Ricotta gnocchi is far simpler (and, arguably, tastier) than its more famous potato guise. Be careful with the flour, adding only a pinch at a time to the dough. Chardonnay is a classic pairing, but you could also try our Te Koko Sauvignon Blanc.
300g firm ricotta
grated zest 1 lemon
1 egg, lightly beaten
2 tablespoons finely chopped chives
Miso & black garlic butter:
50g butter, softened
2 tablespoons white miso
2 cloves black garlic
1 tablespoon olive oil
1 large leek, sliced
125ml Cloudy Bay Chardonnay
250g green beans, trimmed and halved
200g hot smoked salmon, broken into small pieces (optional)
2 tablespoons chopped chives
1) In a bowl combine the ricotta, parmesan, lemon zest, egg, chives and 70g flour.
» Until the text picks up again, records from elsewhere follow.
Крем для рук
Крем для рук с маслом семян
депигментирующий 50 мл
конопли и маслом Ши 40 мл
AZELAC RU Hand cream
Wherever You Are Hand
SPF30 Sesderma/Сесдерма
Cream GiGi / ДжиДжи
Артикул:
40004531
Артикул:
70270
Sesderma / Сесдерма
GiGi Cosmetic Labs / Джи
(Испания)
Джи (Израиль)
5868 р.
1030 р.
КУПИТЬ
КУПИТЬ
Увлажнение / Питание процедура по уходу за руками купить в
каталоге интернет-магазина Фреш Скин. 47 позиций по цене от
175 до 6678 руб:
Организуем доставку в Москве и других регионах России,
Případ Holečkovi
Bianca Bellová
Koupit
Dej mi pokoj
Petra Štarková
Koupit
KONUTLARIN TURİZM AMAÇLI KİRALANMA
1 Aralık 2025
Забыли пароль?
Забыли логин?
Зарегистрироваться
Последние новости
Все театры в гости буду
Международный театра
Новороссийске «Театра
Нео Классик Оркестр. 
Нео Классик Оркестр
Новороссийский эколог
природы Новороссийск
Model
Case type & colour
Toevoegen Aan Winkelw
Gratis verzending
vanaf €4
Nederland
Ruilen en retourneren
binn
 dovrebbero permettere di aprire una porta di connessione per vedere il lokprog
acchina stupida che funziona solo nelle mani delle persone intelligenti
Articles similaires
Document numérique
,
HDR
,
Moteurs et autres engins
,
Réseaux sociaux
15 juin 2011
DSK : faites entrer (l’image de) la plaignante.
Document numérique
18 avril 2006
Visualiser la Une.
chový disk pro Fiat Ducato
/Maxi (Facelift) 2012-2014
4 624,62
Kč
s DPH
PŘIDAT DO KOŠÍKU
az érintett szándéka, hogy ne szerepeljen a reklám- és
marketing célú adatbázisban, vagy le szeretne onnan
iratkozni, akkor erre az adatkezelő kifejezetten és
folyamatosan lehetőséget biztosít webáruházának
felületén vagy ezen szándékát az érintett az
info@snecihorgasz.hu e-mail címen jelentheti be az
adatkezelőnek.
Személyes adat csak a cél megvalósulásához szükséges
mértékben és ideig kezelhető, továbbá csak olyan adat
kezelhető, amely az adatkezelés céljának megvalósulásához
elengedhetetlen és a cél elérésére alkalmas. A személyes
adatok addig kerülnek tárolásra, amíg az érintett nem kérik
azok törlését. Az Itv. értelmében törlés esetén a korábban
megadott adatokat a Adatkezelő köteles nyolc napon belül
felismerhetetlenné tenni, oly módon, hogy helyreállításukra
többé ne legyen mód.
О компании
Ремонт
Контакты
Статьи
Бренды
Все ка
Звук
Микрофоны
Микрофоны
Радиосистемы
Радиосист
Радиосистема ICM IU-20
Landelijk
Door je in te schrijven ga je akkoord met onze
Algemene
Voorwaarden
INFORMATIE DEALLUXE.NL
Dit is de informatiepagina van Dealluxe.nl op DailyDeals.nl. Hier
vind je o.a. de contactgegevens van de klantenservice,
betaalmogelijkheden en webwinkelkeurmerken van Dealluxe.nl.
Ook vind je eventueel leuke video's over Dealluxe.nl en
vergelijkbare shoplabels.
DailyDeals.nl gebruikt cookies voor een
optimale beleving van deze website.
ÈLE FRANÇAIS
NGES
Season with sea salt and freshly ground black pepper. Mix well.
2) Divide the dough into 4 pieces. On a lightly floured bench, roll 1 portion into a log shape, approximately 1cm thick then slice into 2cm length pieces. Put onto a baking paper lined tray.
3) Test if the mix has enough flour by dropping one piece into a saucepan of simmering salted water. Cook until the gnocchi has risen to the top (approximately 1-2 minutes), leave for 1 minute then remove with a slotted spoon. If it breaks apart then you will need to add a little more flour to the rest of the mix before re-testing.
4) If it is intact and cooked, then shape the rest of the gnocchi and put onto the baking tray. Keep aside.
Blitz the butter, miso and black garlic together in a food processor and set aside.
1) Over a gentle heat add the oil and 1 tablespoon of the miso butter, add the leek and cook gently for a few minutes.
2) Add the wine, cover with a lid and steam for another 5 minutes or until softened.
3) In a pan of boiling salted water, cook the beans until bite tender, then use a spider or slotted spoon to add to the pan with the leeks.
4) Cook the gnocchi in the same pan of water until they rise to the top. Scoop out and add to the pan with the vegetables and reserve 1 cup of the cooking water.
5) Add 2 tablespoons butter to the pan and loosen with some of the pasta water. Add another tablespoon of butter and it should start emulsifying it into a sauce - keep stirring if it separates. Add the salmon at the last minute (if using) to heat through. Scatter with the chives to serve.